### EXERCISE AIM
Recast every line of the material below as a numbered list, skipping blank lines and omitting the pictures.

### RECORDS PROVIDED
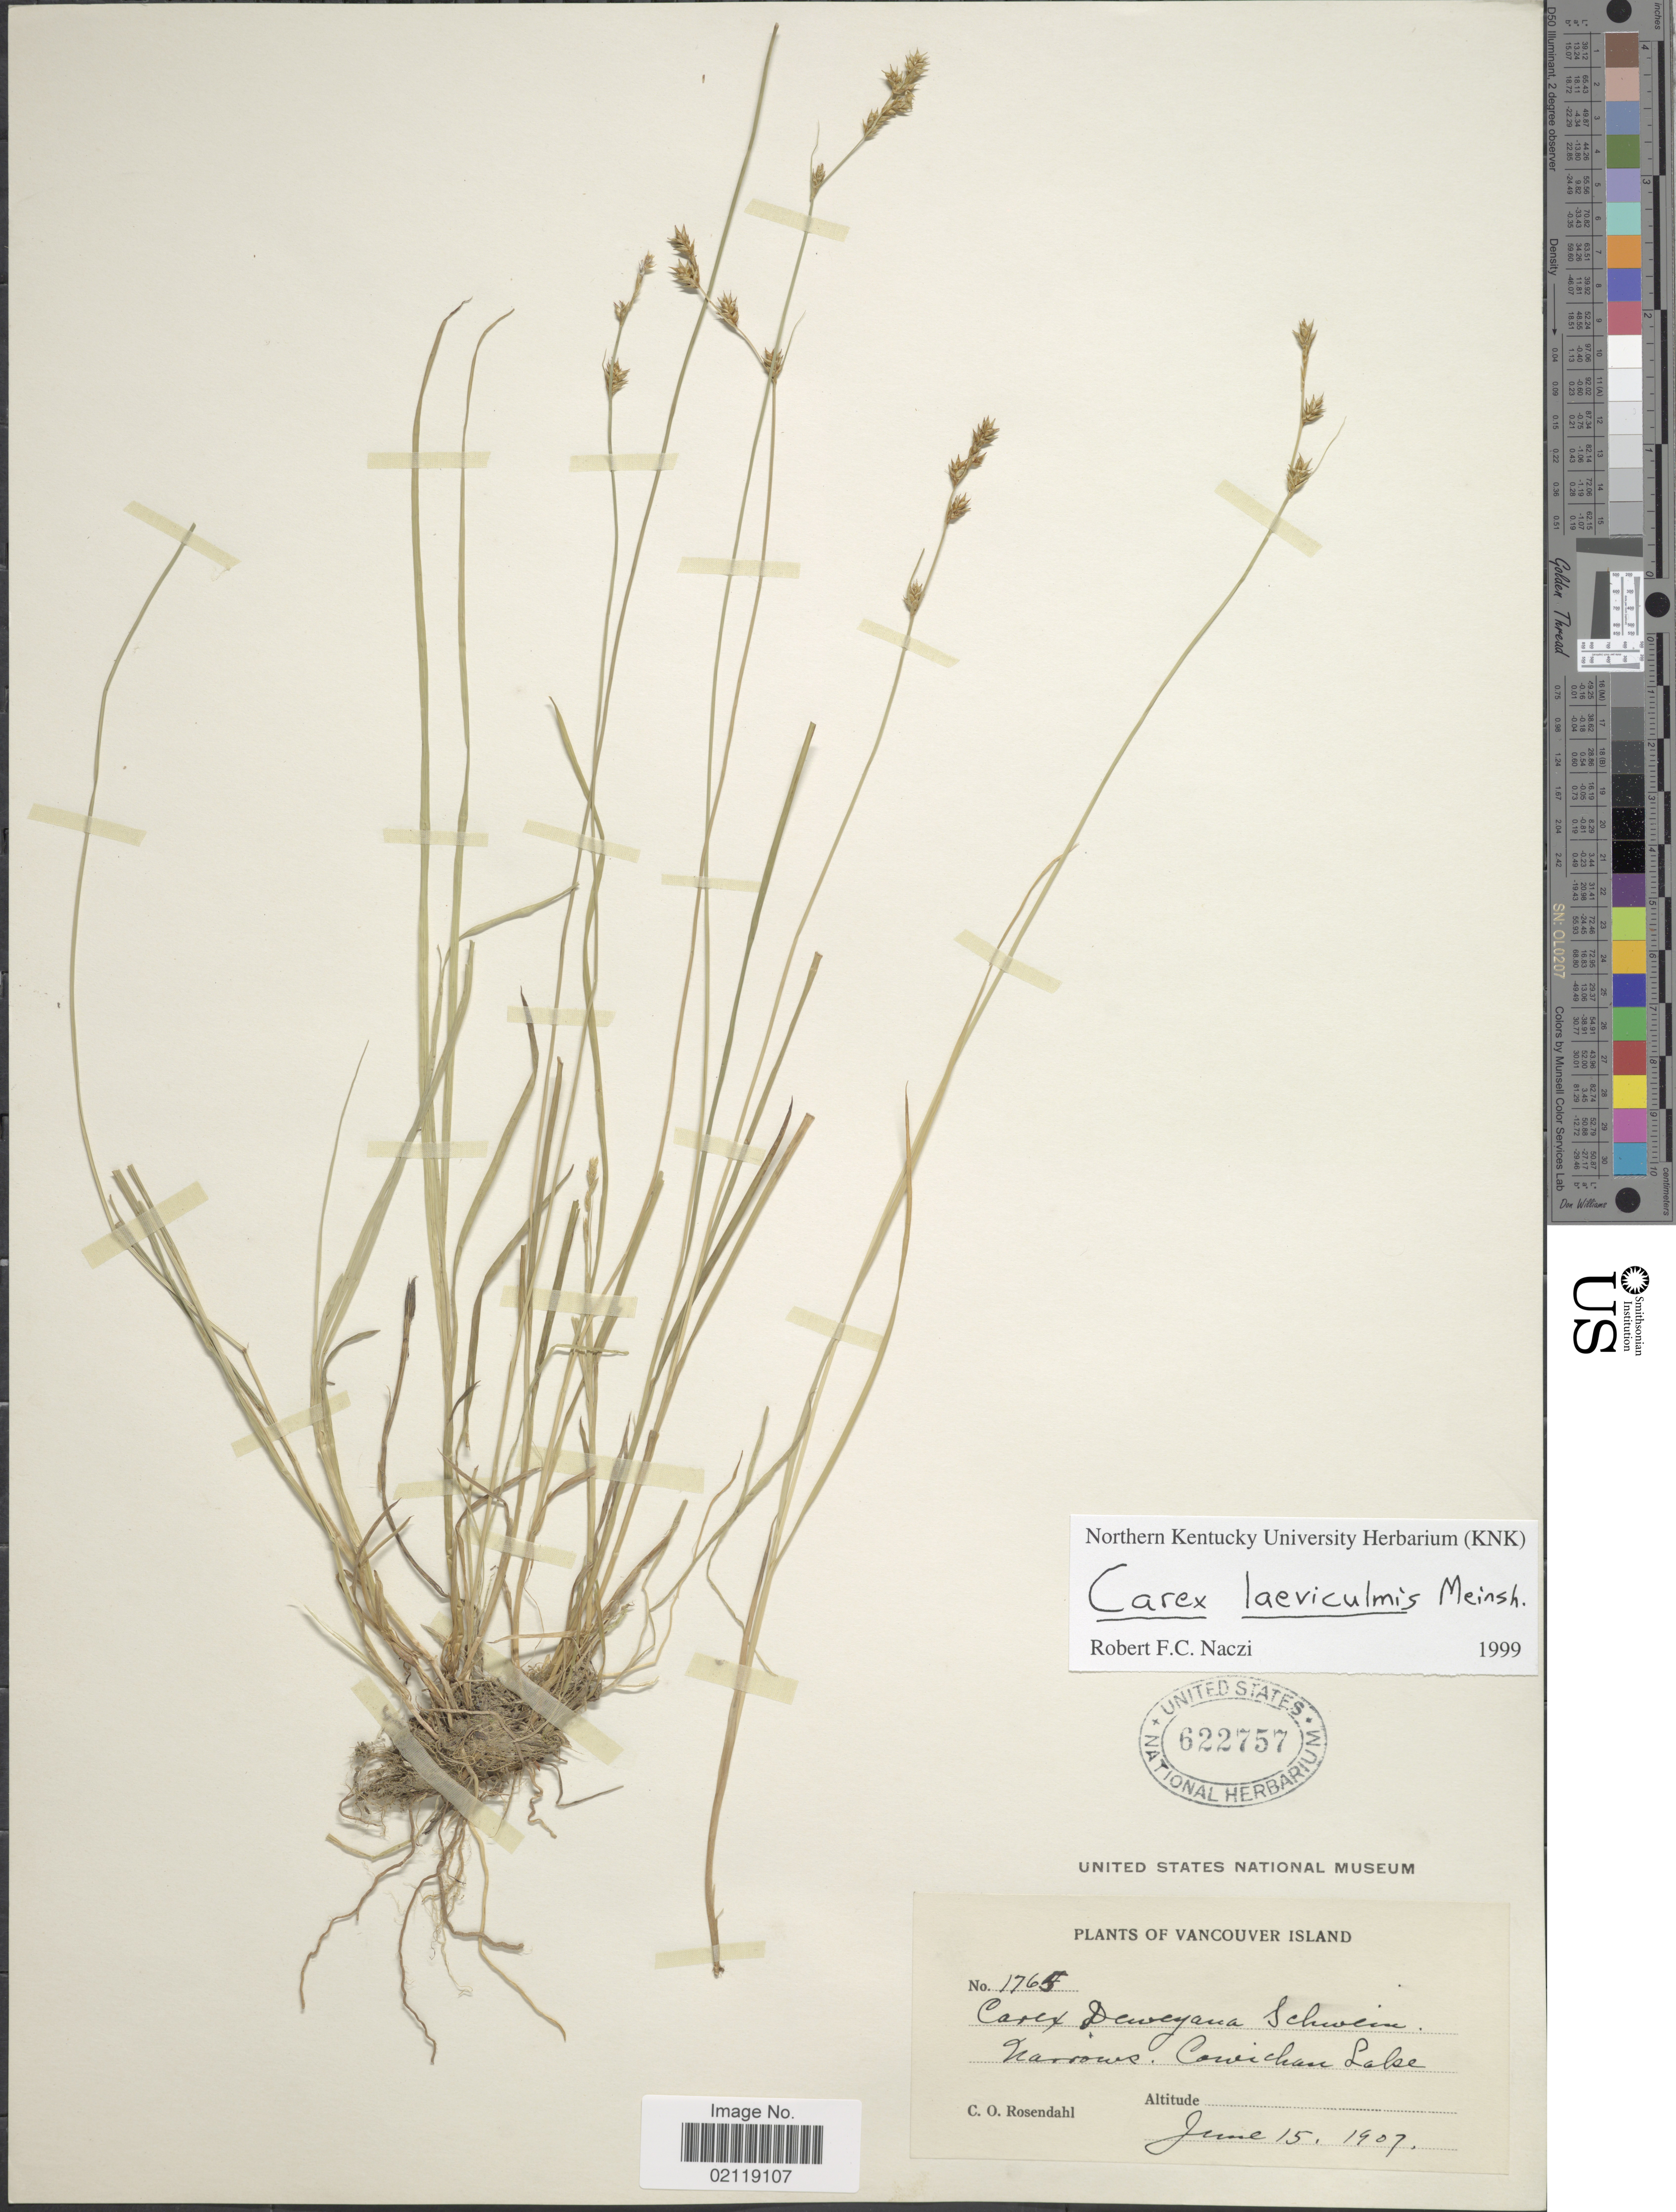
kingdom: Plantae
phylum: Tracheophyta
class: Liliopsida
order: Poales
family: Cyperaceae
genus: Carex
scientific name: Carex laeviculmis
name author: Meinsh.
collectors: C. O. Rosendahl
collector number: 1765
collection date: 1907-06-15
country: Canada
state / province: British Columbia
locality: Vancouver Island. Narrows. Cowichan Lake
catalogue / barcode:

### RESULT
1. kingdom: Plantae
2. phylum: Tracheophyta
3. class: Liliopsida
4. order: Poales
5. family: Cyperaceae
6. genus: Carex
7. scientific name: Carex laeviculmis
8. name author: Meinsh.
9. collectors: C. O. Rosendahl
10. collector number: 1765
11. collection date: 1907-06-15
12. country: Canada
13. state / province: British Columbia
14. locality: Vancouver Island. Narrows. Cowichan Lake
15. catalogue / barcode:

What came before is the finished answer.